According to Dr. Joshua Zamer, who leads a team of addiction specialists at Saratoga Community Health Center at 24 Hamilton Street in Saratoga Springs, 25 percent of all people hospitalized nationwide return home with opioid prescriptions.
After three months, Zamer said, fully half of those people are still taking opioids.
“The new push is for a three- to seven-day prescription,” he told Saratoga TODAY during a September 2017 interview.

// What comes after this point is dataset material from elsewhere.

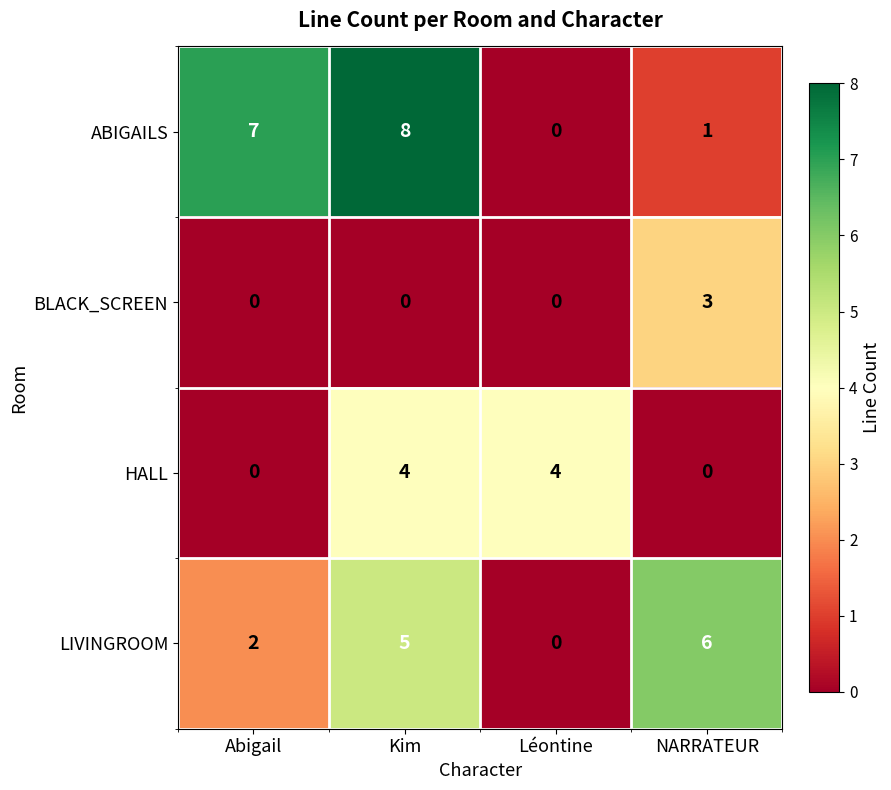

Reading left to right, transcribe all the data shown in this chart.

ABIGAILS: 7	8	0	1
BLACK_SCREEN: 0	0	0	3
HALL: 0	4	4	0
LIVINGROOM: 2	5	0	6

The resolution passed this week stipulates that Saratoga County “may initiate and recover costs through administrative, civil, and/or criminal action against the responsible party,” aside from the collection of “attorney’s fees, interest, and any other payment or type of damages the court deems proper.”
In the “public nuisance” section, the county estimates that “four in five heroin users” become addicted first to prescription opioids.
The resolution further states “that manufacturers of prescription opioids and those in the chain of distribution have wrongfully abused the privilege of selling and/or providing medication to our residents and must be held accountable.”
In recent months, Malta Supervisor Vincent DeLucia has indicated repeatedly that the Saratoga County Sheriff’s Office happens to be so preoccupied by opioid-related crimes, such as larcenies, that it has less time to enforce local traffic laws.
At a Public Safety Committee meeting in September attended by DeLucia, Saratoga County Sheriff Michael Zurlo confirmed that larcenies are occurring countywide. But he stopped short of tying them directly to opioids.
Many burglaries and break-ins across the county are going unreported, officials added.
After the vote on Tuesday, Clifton Park Supervisor Philip Barrett explained that local lawmakers intend to “make it known that, if you deal drugs in Saratoga County, you will be caught.
“The increase in drug abuse that’s occurring in all forms,” Barrett said, justifies taking such legislative action.
Barrett was the sole vote in opposition to a separate resolution that transferred funds related to the pending construction of a $32 million public safety complex on County Farm Road in Ballston Spa, near the existing jail complex. That project is expected to start this spring.
Barrett, reiterating concerns he has raised previously in county meetings, said he prefers to see funds appropriated for an expansion of the jail complex itself—at much less cost.
“I’m not against a public safety building, per se,” Barrett offered. “It would behoove the county to fulfill a known need.”
Stillwater Supervisor Edward Kinowski, who is serving in his second year as board chairman, responded that Zurlo and others are reviewing “any improvements to the jail” with close consideration of New York State requirements.
“The jail is being addressed,” Kinowski said. “We are pursuing all avenues.”